Dáil debates

Friday, 17 October 2008

Approval of Credit Institutions (Financial Support) Scheme 2008: Motion

 

11:00 am

Photo of Joan BurtonJoan Burton (Dublin West, Labour)

Although the scheme provides that any call on the State to honour the guarantee will be met by a payment out of this designated account, Department of Finance officials in their briefing to me made it clear that such an event would amount to an act of bankruptcy by one of the covered banks. In that event we would be in a very different situation. The account, which the Minister says will have a maximum amount of approximately €1 billion, would not meet the liabilities that would arise if the guarantee was ever needed. The Minister stated repeatedly in the debate that it would never cost the taxpayer a penny but there is a hole in his scheme. If some of the banks go under, the €1 billion will not be enough so we will be back to the taxpayer. There is nothing in this scheme to suggest that the Minister will absolutely clean out the balance sheets of the banks to ensure that their assets are appropriately valued.

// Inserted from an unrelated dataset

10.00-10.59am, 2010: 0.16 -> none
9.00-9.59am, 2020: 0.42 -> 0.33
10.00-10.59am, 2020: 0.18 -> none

I welcome the notion that PWC will be undertaking a forensic examination but I suggest we wait and see what that brings up. However, a couple of days ago, the Financial Regulator came before the Joint Committee on Economic Regulatory Affairs. My colleague, Deputy Sherlock, was at that meeting. When asked this question by Deputy Sherlock and by other members of the committee, the Financial Regulator said again that the assets of the banks are sound, and that was only one week ago. The Financial Regulator seems to have a primary view that there is no fundamental impairment of bank assets in the long run. I regard that as an extraordinary viewpoint and I say that as an accountant — the Minister for Defence, Deputy Willie O'Dea, who is sitting beside the Minister for Finance is also an accountant. Despite this extraordinary viewpoint, the Financial Regulator as the manager of the scheme is the person on whom the Minister will rely. What confidence can we have?

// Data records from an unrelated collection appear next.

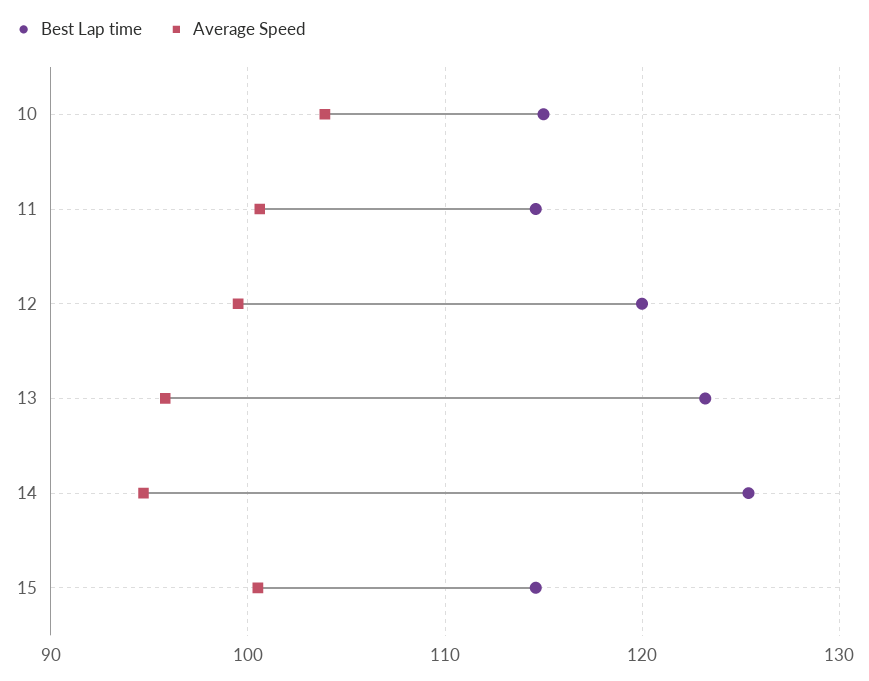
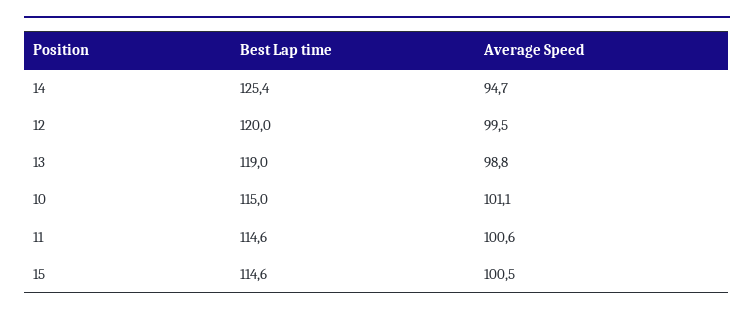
Average Speed, 10: 104 -> 101.1
Best Lap time, 13: 123 -> 119
Average Speed, 13: 96 -> 98.8

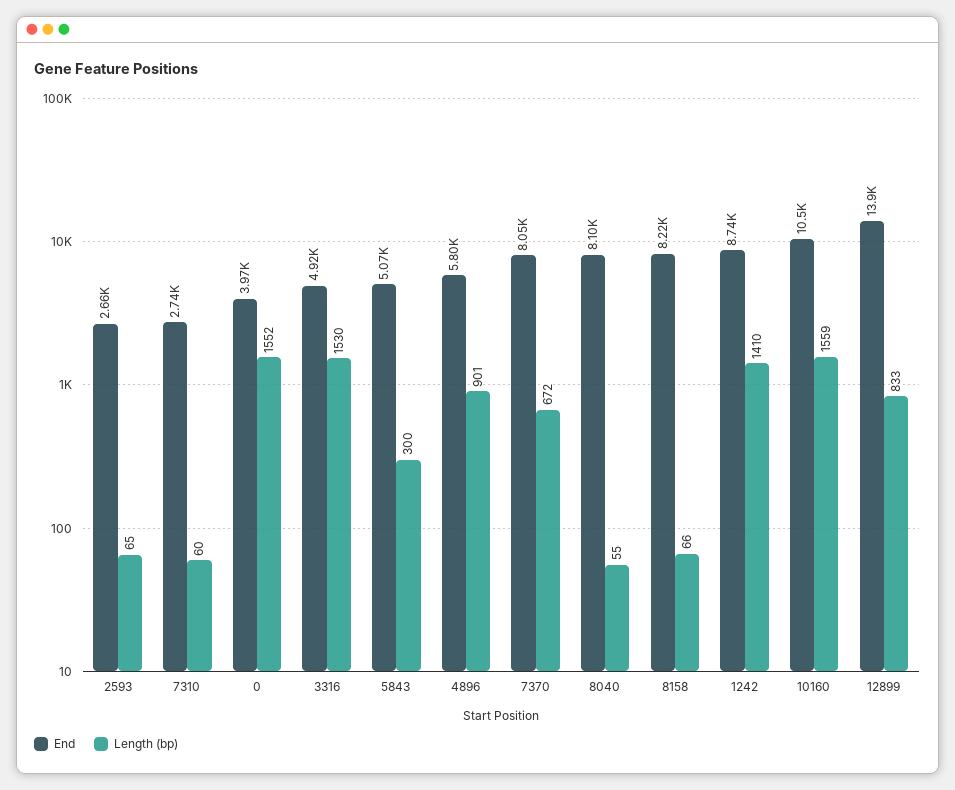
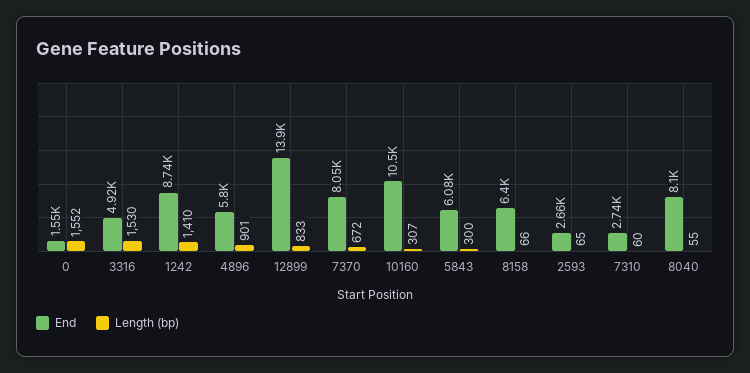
End, 0: 3970 -> 1550
End, 5843: 5070 -> 6080
End, 8158: 8220 -> 6400
Length (bp), 10160: 1559 -> 307

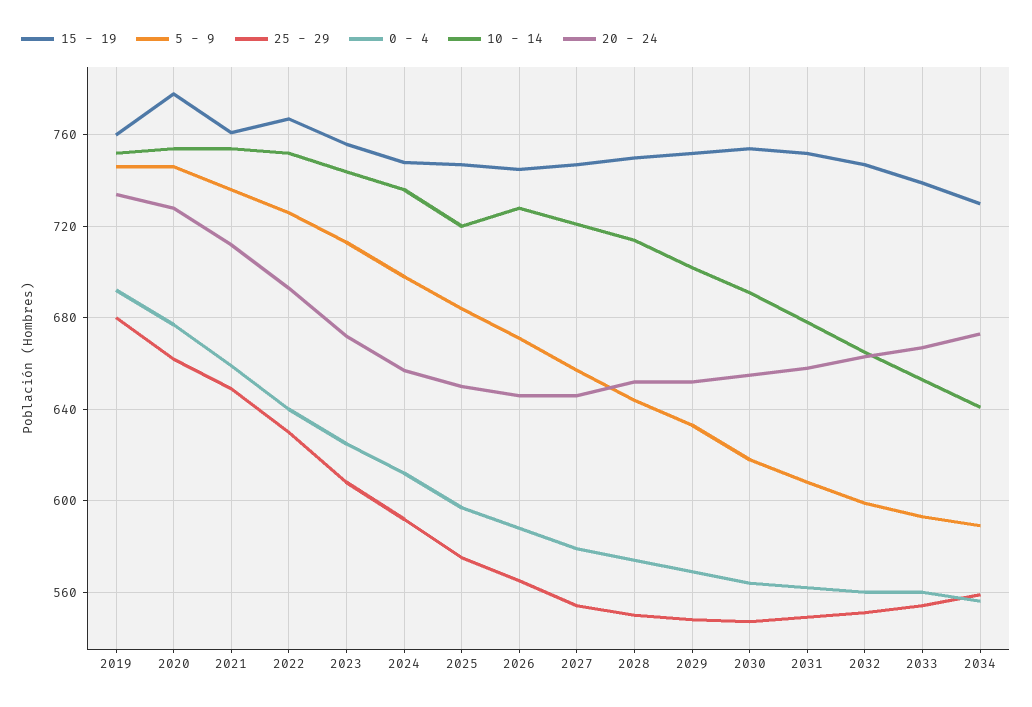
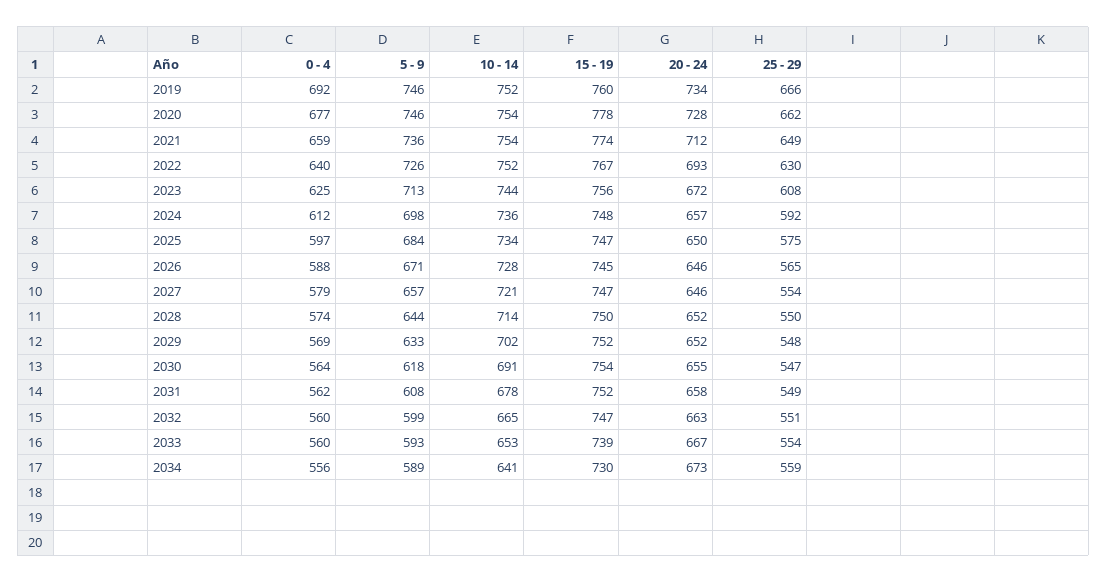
25 - 29, 2019: 680 -> 666
15 - 19, 2021: 760 -> 774
10 - 14, 2025: 720 -> 734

I do not have a difficulty with the proposal to appoint directors to the boards of the banks. However, I presume they will be drawn from the same golden circle of friends of the banks, such as retired Secretaries General of Departments. We need people who do not belong to any golden circle and perhaps some of whom come from abroad, who are tough, independent-minded and who will not be beholden to the banks in the future and were not so in the past and who will give an honest opinion. Now more than ever we need a kind of "Mr. Deeds Goes to Town", "Mr. Smith Goes to Washington" — these were films about the Great Depression era in America, as the Minister will know. We need a Mr. Deeds who will without fear or favour sort out what is valuable in the banks and what has lost value, such as the assets which represent intense, reckless, stupid, greedy speculation in land. The Minister does not seem to have said that to the banks.

Under the scheme the Minister is taking powers to himself. I expect we can discuss this in greater detail in the question and answer session later. I ask the Minister to say whether he is satisfied that this is constitutionally possible within the framework of the scheme.